▶ **Your assignment**
Reproduce each line of the entries that carries "rate".

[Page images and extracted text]
──────
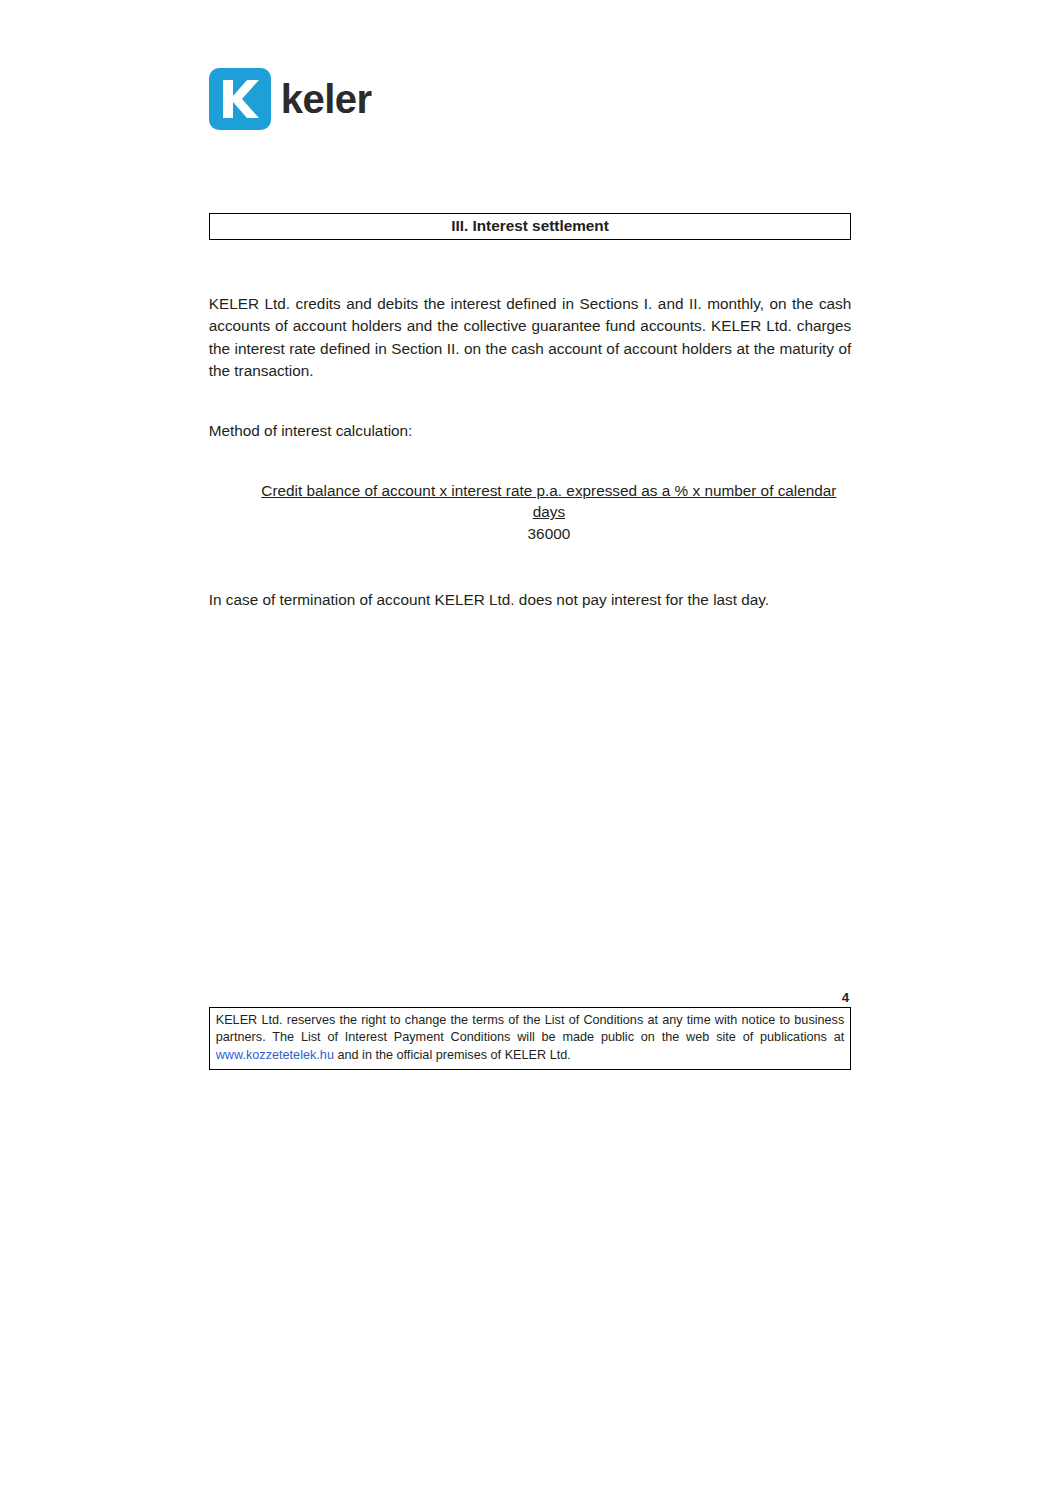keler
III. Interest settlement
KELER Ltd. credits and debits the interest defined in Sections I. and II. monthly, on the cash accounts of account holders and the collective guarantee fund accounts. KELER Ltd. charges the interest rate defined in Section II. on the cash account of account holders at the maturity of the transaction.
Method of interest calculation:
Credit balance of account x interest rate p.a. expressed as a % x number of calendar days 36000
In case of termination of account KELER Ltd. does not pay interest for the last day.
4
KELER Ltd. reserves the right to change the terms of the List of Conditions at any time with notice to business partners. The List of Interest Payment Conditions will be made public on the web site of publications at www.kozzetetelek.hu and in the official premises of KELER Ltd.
──────
▶ **Answer to the exercise**
KELER Ltd. credits and debits the interest defined in Sections I. and II. monthly, on the cash accounts of account holders and the collective guarantee fund accounts. KELER Ltd. charges the interest rate defined in Section II. on the cash account of account holders at the maturity of the transaction.
Credit balance of account x interest rate p.a. expressed as a % x number of calendar days 36000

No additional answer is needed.